Information shown:

*** Block opens ***

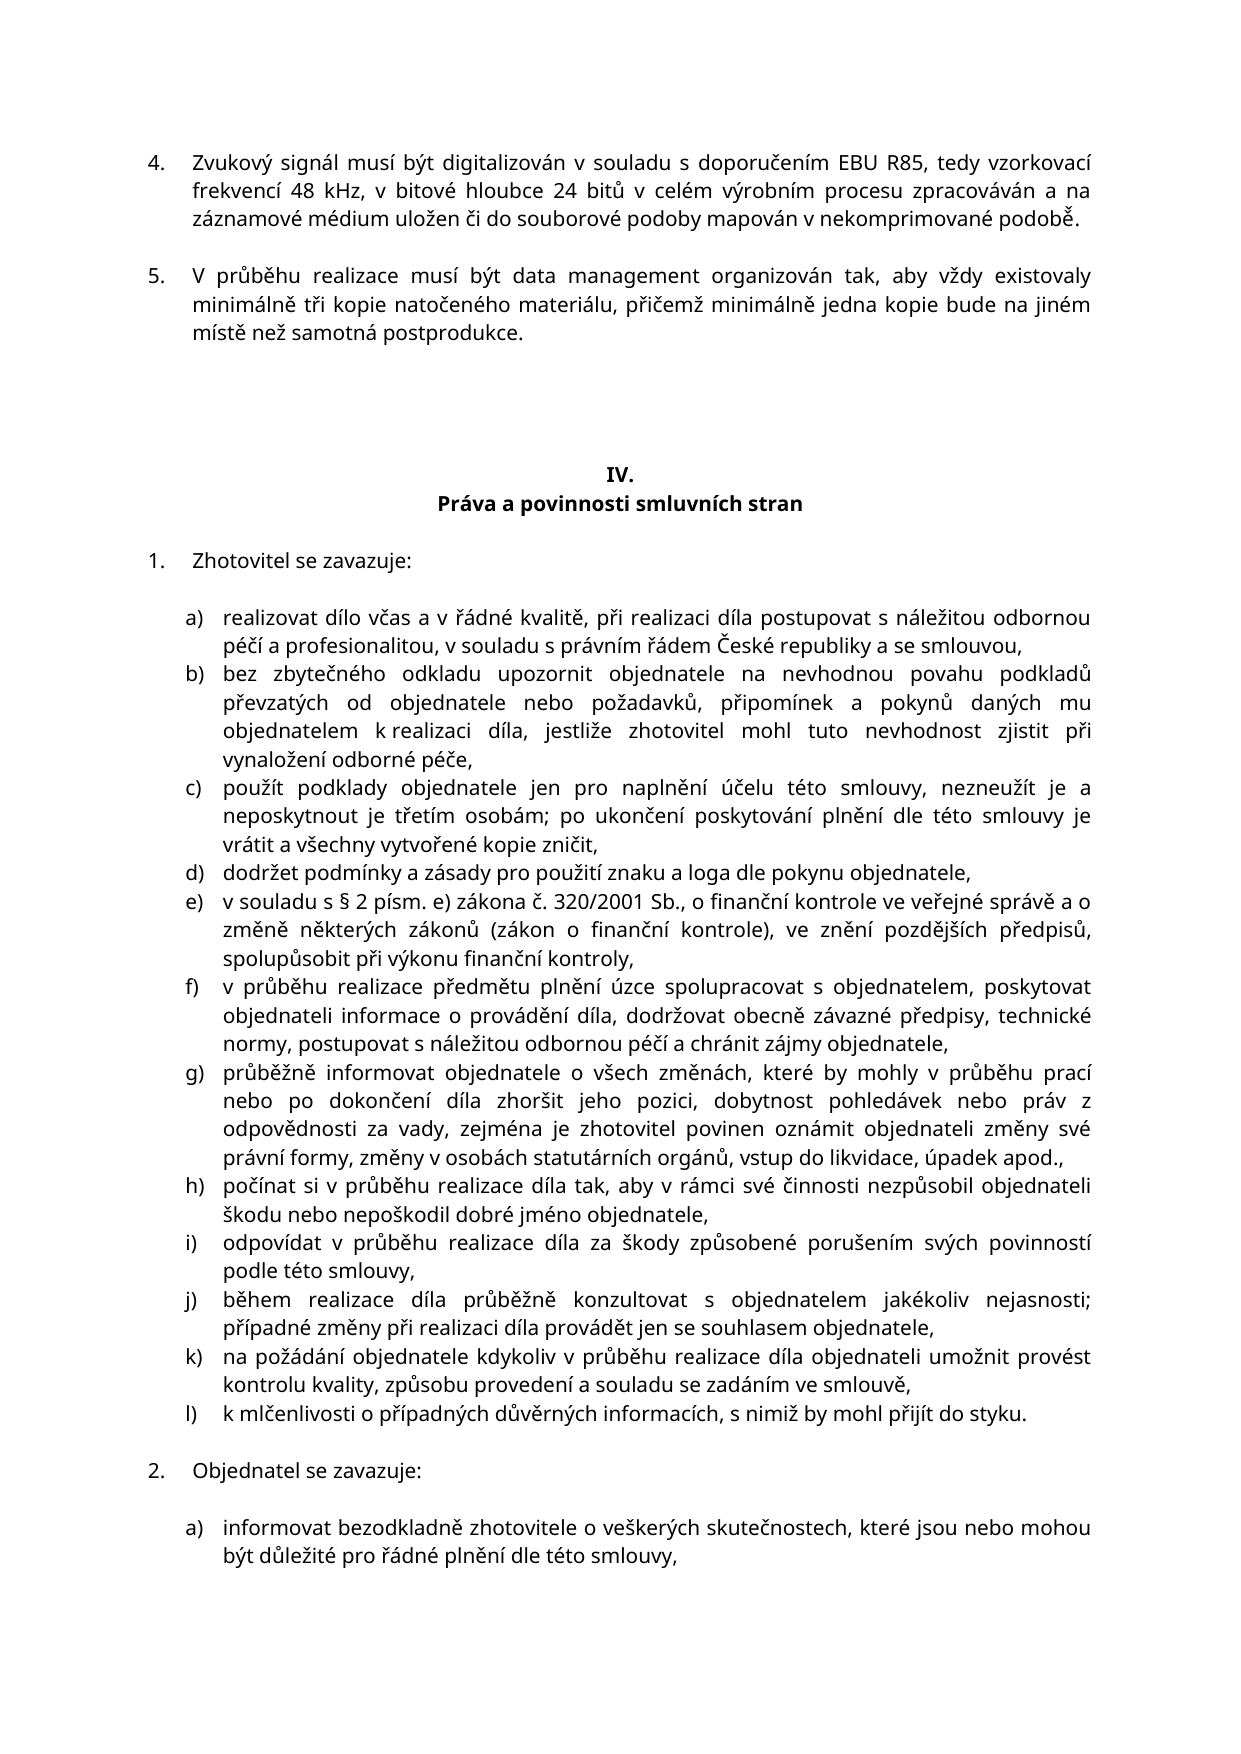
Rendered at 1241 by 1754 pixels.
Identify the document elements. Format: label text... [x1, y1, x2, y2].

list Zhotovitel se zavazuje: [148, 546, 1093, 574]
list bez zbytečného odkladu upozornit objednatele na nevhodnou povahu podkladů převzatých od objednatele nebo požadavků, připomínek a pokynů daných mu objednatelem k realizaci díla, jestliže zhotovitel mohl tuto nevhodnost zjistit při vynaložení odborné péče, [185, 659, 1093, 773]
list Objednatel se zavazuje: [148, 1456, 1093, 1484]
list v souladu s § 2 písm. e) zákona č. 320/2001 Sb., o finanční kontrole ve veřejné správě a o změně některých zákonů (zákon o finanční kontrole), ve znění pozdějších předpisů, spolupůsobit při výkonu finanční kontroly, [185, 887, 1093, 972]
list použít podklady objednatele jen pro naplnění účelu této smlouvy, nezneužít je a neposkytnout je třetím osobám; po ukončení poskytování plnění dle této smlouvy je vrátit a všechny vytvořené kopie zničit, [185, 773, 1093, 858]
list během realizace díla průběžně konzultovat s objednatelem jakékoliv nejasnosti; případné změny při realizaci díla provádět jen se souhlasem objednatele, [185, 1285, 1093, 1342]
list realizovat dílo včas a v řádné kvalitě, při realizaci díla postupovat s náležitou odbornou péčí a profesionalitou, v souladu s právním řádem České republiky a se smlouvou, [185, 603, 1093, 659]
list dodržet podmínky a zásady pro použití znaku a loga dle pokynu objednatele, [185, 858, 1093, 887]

*** Block closes ***

Exercise prompt: Pictures do not belong in the copy. Reproduce the rest of the data exactly.

Solution to the exercise:
Rendered at 1241 by 1754 pixels.
Identify the document elements. Format: label text... [x1, y1, x2, y2].

list Zhotovitel se zavazuje: [148, 546, 1093, 574]
list bez zbytečného odkladu upozornit objednatele na nevhodnou povahu podkladů převzatých od objednatele nebo požadavků, připomínek a pokynů daných mu objednatelem k realizaci díla, jestliže zhotovitel mohl tuto nevhodnost zjistit při vynaložení odborné péče, [185, 659, 1093, 773]
list Objednatel se zavazuje: [148, 1456, 1093, 1484]
list v souladu s § 2 písm. e) zákona č. 320/2001 Sb., o finanční kontrole ve veřejné správě a o změně některých zákonů (zákon o finanční kontrole), ve znění pozdějších předpisů, spolupůsobit při výkonu finanční kontroly, [185, 887, 1093, 972]
list použít podklady objednatele jen pro naplnění účelu této smlouvy, nezneužít je a neposkytnout je třetím osobám; po ukončení poskytování plnění dle této smlouvy je vrátit a všechny vytvořené kopie zničit, [185, 773, 1093, 858]
list během realizace díla průběžně konzultovat s objednatelem jakékoliv nejasnosti; případné změny při realizaci díla provádět jen se souhlasem objednatele, [185, 1285, 1093, 1342]
list realizovat dílo včas a v řádné kvalitě, při realizaci díla postupovat s náležitou odbornou péčí a profesionalitou, v souladu s právním řádem České republiky a se smlouvou, [185, 603, 1093, 659]
list dodržet podmínky a zásady pro použití znaku a loga dle pokynu objednatele, [185, 858, 1093, 887]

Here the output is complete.